Der Kutscher sah sich die gebrechliche, am Stocke schwankende Gestalt von oben bis unten an, dann antwortete er gutmütig: »Für Enk bloß fufz'g Heller. Wohin geht die Reise?«

»Heim.«

»Und wo seid's doham?«

»Z' Höflach.«

»Na, dös is net arg weit. – Steigt's ein, Mütterl!«

Und gehalten und geschoben von dem mitleidigen Kutscher kletterte die Frau ächzend in den Wagen. Zwei Minuten später zog das alte Pferd an und das Gefährt rollte behaglich vom Platze, dem Bahnhof zu.
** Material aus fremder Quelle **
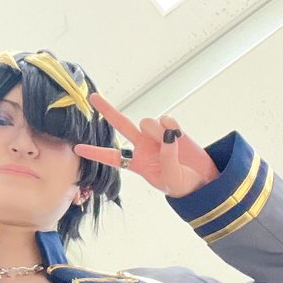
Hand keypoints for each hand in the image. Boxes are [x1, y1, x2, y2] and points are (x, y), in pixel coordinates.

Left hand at [74, 93, 219, 197]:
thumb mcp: (171, 178)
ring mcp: (156, 135)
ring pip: (147, 122)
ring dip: (156, 131)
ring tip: (170, 142)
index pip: (112, 157)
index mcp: (136, 163)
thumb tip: (166, 133)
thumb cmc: (183, 185)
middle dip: (107, 110)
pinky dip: (171, 126)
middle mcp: (142, 146)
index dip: (95, 152)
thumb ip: (166, 156)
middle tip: (93, 97)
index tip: (77, 148)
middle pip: (121, 124)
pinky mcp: (172, 129)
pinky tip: (177, 134)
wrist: (204, 180)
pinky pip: (166, 120)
Die Bäuerin lehnte sich aufschluchzend in die Kissen zurück, faltete die Hände und sprach flüsternd, aus tiefstem, andachtsvoll gesinntem Herzen heraus: »Guter Gott, der du mich so sicher geführt hast, ich danke dir tausend- und tausendmal!«

Nicht einmal einen einzigen flüchtigen Blick hatte der vor dem Hause der Barmherzigen patrouillierende Geheimagent für das humpelnde Weiblein in der Landestracht gehabt.

»Es soll mir ein gutes Omen sein für meinen morgigen Gang zu Karamanoff,« dachte Lisaweta.